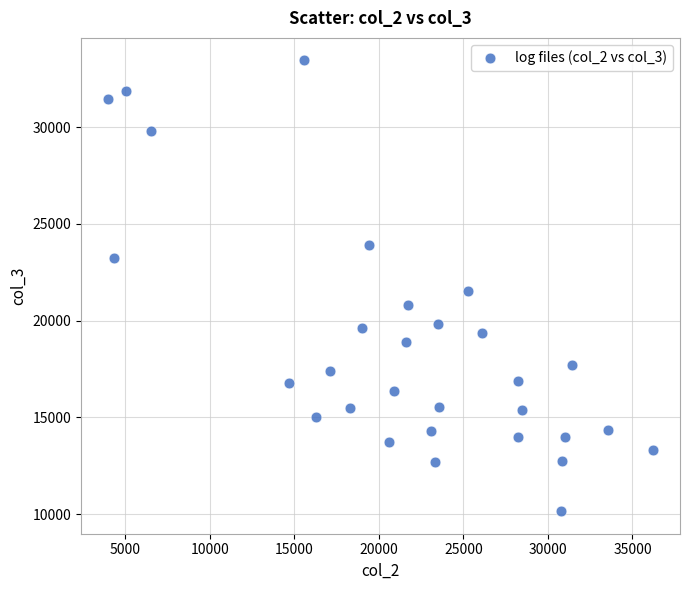

What Y value in the scatter plot is closest to 21800?

21530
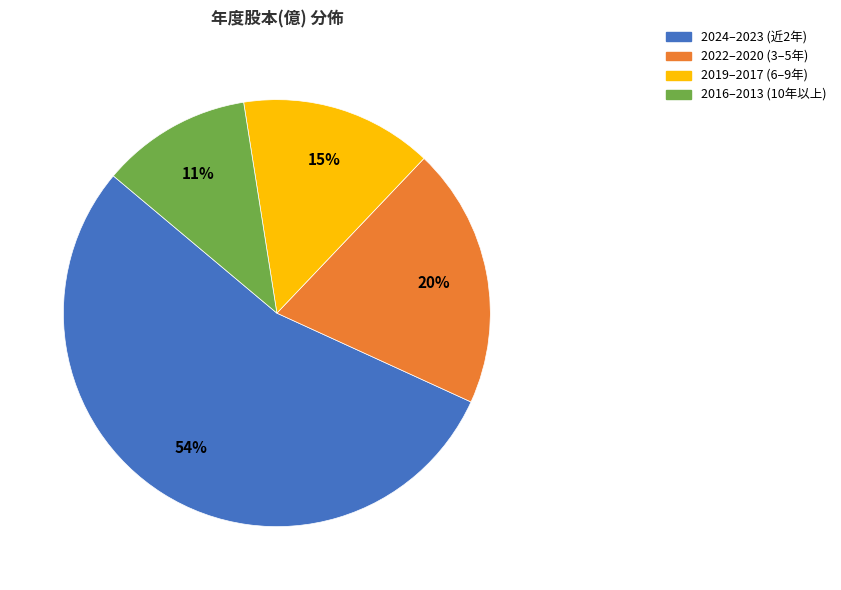

How many slices are in this pie chart?

4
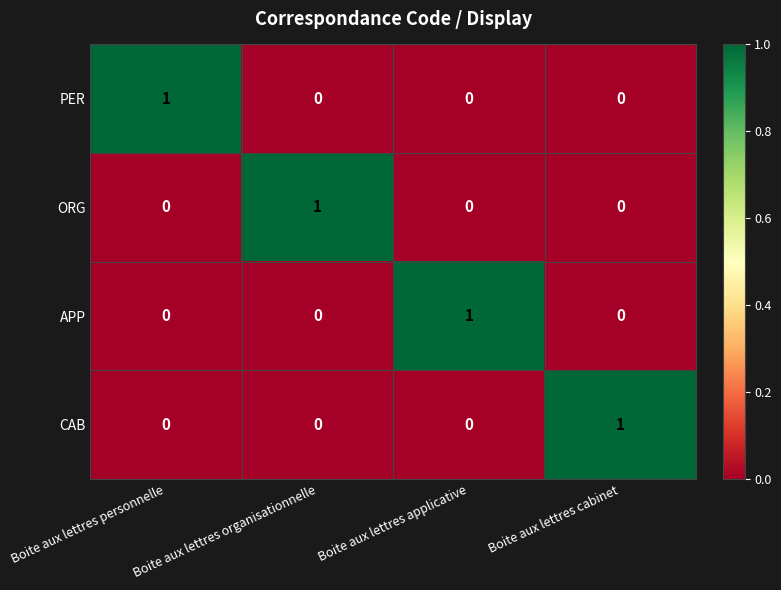

What is the difference between the highest and lowest values at Boite aux lettres organisationnelle?

1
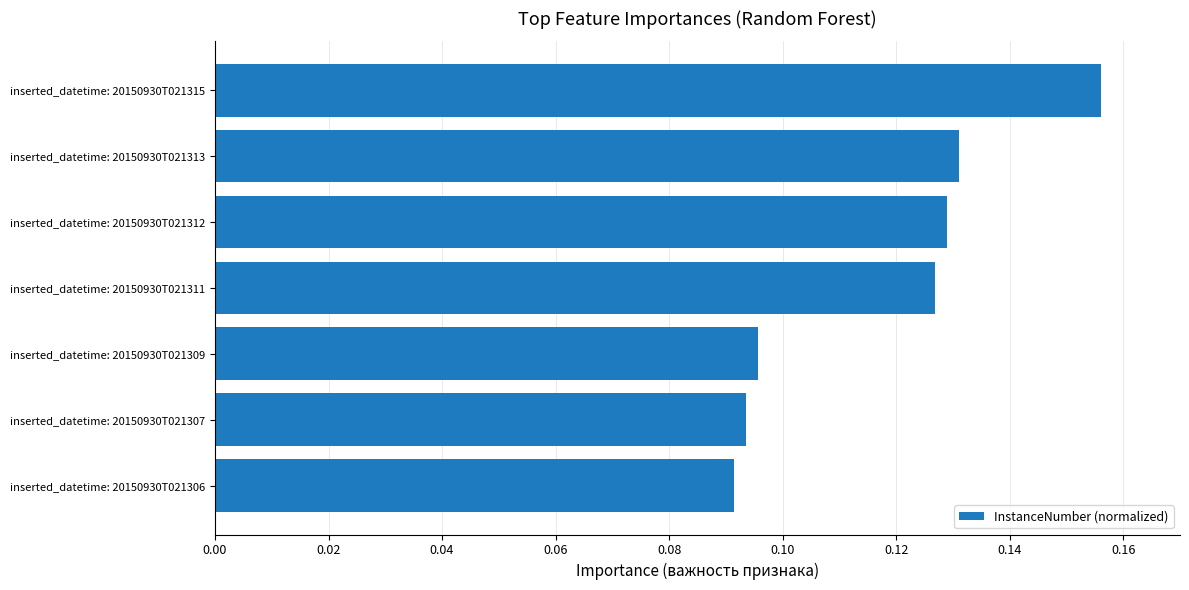

Rank the categories by value from lowest to highest.

inserted_datetime: 20150930T021306, inserted_datetime: 20150930T021307, inserted_datetime: 20150930T021309, inserted_datetime: 20150930T021311, inserted_datetime: 20150930T021312, inserted_datetime: 20150930T021313, inserted_datetime: 20150930T021315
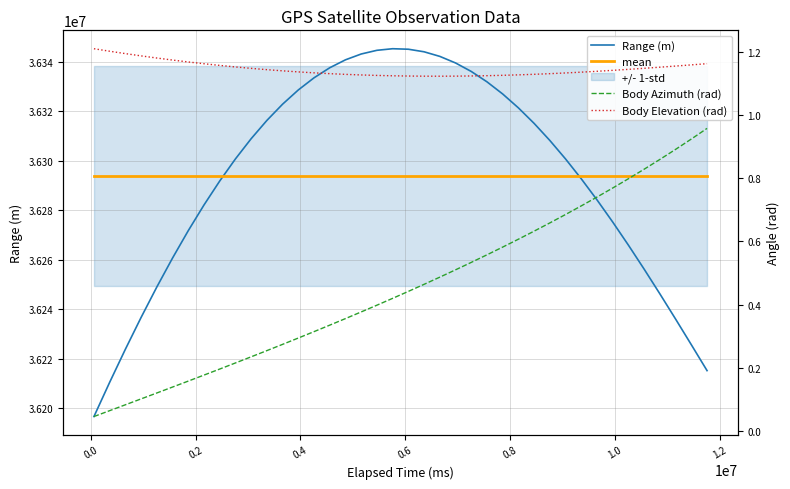

True or false: Range (m) has more than 2 points higher than both neighbors.

False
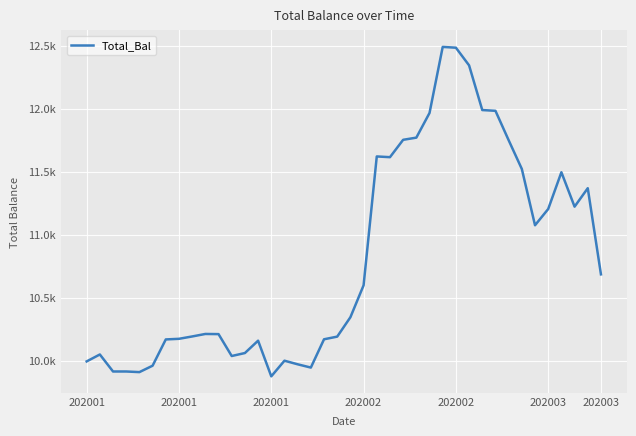

What is the average value?

10809.9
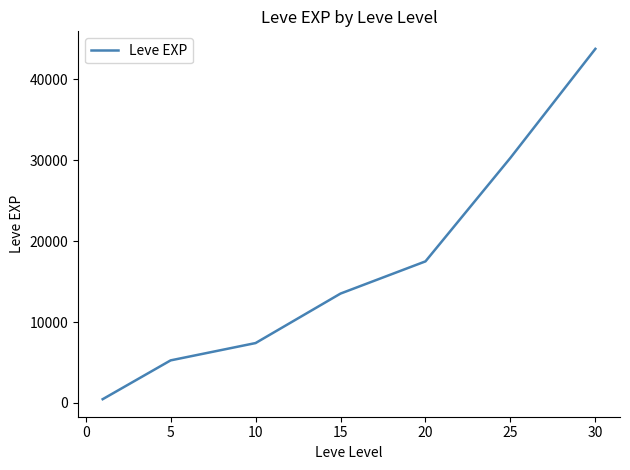

What is the minimum value shown in the chart?

467.0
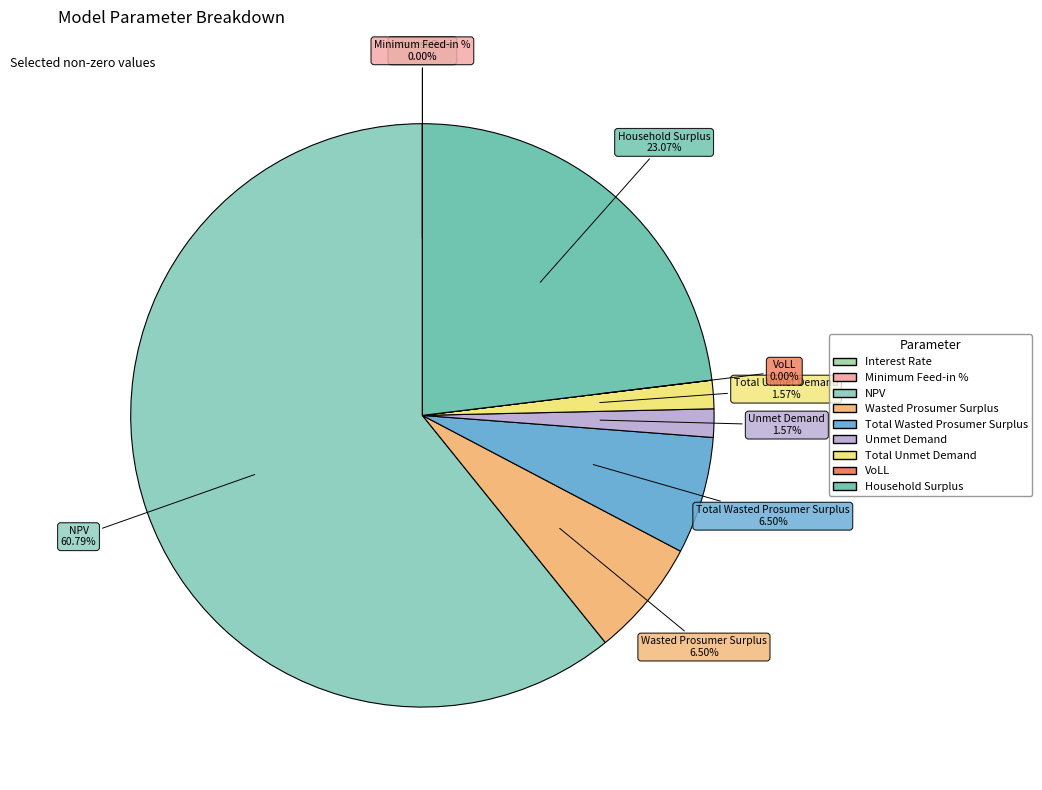

True or false: Total Unmet Demand accounts for 2% of the total.

True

+---+

Reproduce all of the material above, changing every occurrence of "chart" to "graph" and keeping everything else unchanged. Omit the pictures.

* [WRITTEN SOLUTION]:
What Y value in the scatter plot is closest to 21800?

21530

How many slices are in this pie graph?

4

What is the difference between the highest and lowest values at Boite aux lettres organisationnelle?

1

Rank the categories by value from lowest to highest.

inserted_datetime: 20150930T021306, inserted_datetime: 20150930T021307, inserted_datetime: 20150930T021309, inserted_datetime: 20150930T021311, inserted_datetime: 20150930T021312, inserted_datetime: 20150930T021313, inserted_datetime: 20150930T021315

True or false: Range (m) has more than 2 points higher than both neighbors.

False

What is the average value?

10809.9

What is the minimum value shown in the graph?

467.0

True or false: Total Unmet Demand accounts for 2% of the total.

True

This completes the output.